When Mia Krüger confronts the “strawberry-blonde psychopath” (p440 twice), the scene lacks plausibility. The “strawberry-blonde psychopath” keeps insisting that they are playing a game (pp423, 435, 436, 437) with a clumsy attempt to appear child-like (which makes no-sense, as she has so far assumed a maternal role). This is a traditional scene where the triumphant evil villain confesses to the detective in order to demonstrate their superior intellect: “I’m smarter than you.” (p427). Drama is drummed up so forcefully by the author that the suspension of disbelief cracks.


Stylistically there are a couple of tics in the novel: Mia Krüger’s addiction to “lozenges” (pp.39, 180, 199, 225, 235, 254, 255, 283, 284,298, 313, 360) and the characters’ general habit of winking at each other (pp.140 twice, 152, 201,202, 205, 232, 259, 260, 271 twice, 309, 324, 345 twice, 363, 395, 408 twice, 426, 454, 471) are unnerving. 


Overall, Munch and Krüger are a promising double act in a well-plotted and largely engaging crime novel.

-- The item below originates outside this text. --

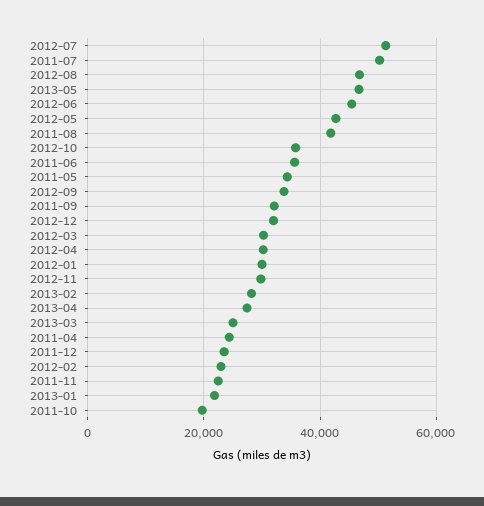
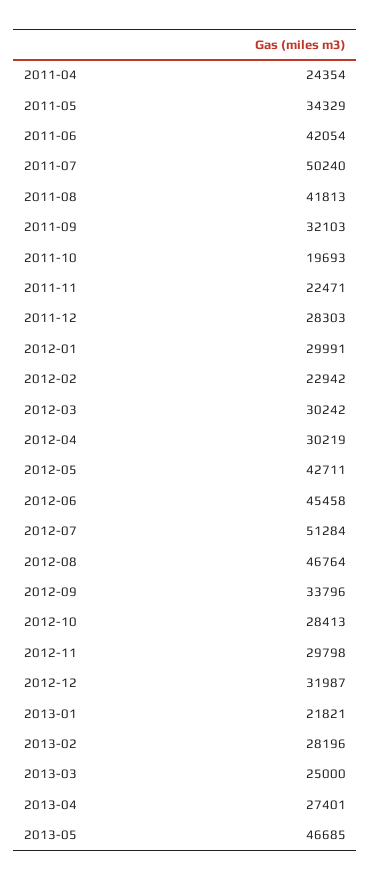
2012-10: 36000 -> 28413
2011-06: 36000 -> 42054
2011-12: 24000 -> 28303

But it is Krüger’s character that lets the story down. The ghost of Lisbeth Salander haunts Mia Krüger. Mia Krüger’s cult status as a national detective superhero and a wunderkind of criminal psychology is overegged and unconvincing. She “had always been able to see straight through everyone.” (p.16). “It was clear everyone had huge respect for Mia Krüger and her brain.” (p102) She is “unique” (pp. 49, 79), she is “famous” (p100), she has “her own fan pages on Facebook” (p100), her personality is discussed and analysed on internet forums (p101): “It was fascinating.” (Ibid.)


To the reader, Mia Krüger comes across as tediously flat. In her mind, she compares another character Karen to herself: “Not a single wrinkle. She didn’t carry the weight of the world on her shoulders. She worked in a care home. A world away from that of a worn-out investigator with thin skin.” (p402) Mia Krüger here verges on the ridiculous in her self-dramatization. Holger Munch, “a fat amiable nerd,” (p21) is a much more successful character, built out his actions and dialogue, rather than repetitive descriptions of his mental state, like Mia Krüger.


Mia Krüger is entirely made up of her tragic past (p23, 369, 433), her reputation, her lozenges and her exhaustion. Mia starts the story with her mind confused by pills and alcohol and contemplating suicide (pp 14-15; 23-4). She continues to teeter on the verge of collapse throughout the narrative (pp. 100, 101, 306, 331, 332, 333, 343, 401, 402, 421, 463, 473); her most heroic achievement is to manage to stay awake until the end of the story. It is almost with a sigh of relief we finally see her fall asleep on the last page (p473).


I’m Travelling Alone is about children. It is about the need to have children, but even more it is about how adults treat children. Tobias and Torben Iversen have parents who argue and neglect them; they “had experienced things that no child should.” (p62). According to Pastor Simon, children “had to be purified” (p245), and, he says, “Rakel, the special girl” (p246) “needs a little time alone with God, and with me.” (p248). A horrible moment Bjørk has created well. Emotional tension peaks in the novel when a choice has to be made between two little girls – one to be saved one to lose her life (chapters .40 and 42). A teacher sums up the theme towards the end of the book: “You shouldn’t be allowed to treat children like this.” (p461) and, more forcefully, in italics in the text: “How could this be allowed to happen? What on earth had people done to these children?” (p463). With this central theme, it is curious that the lives and families of the murder victims, the dead little girls, do not feature in the story at all. 


Childhoods, good or bad, live on in the adult characters: in Mia Krüger (p29, 287) in Lukas (p106), in Miriam Munch (p293, 336), in Malin Stoltz (p314). Badly treated children grow up to be damaged adults, if not abusive themselves then at least miserable and unhappy. That goes for both criminals and detectives.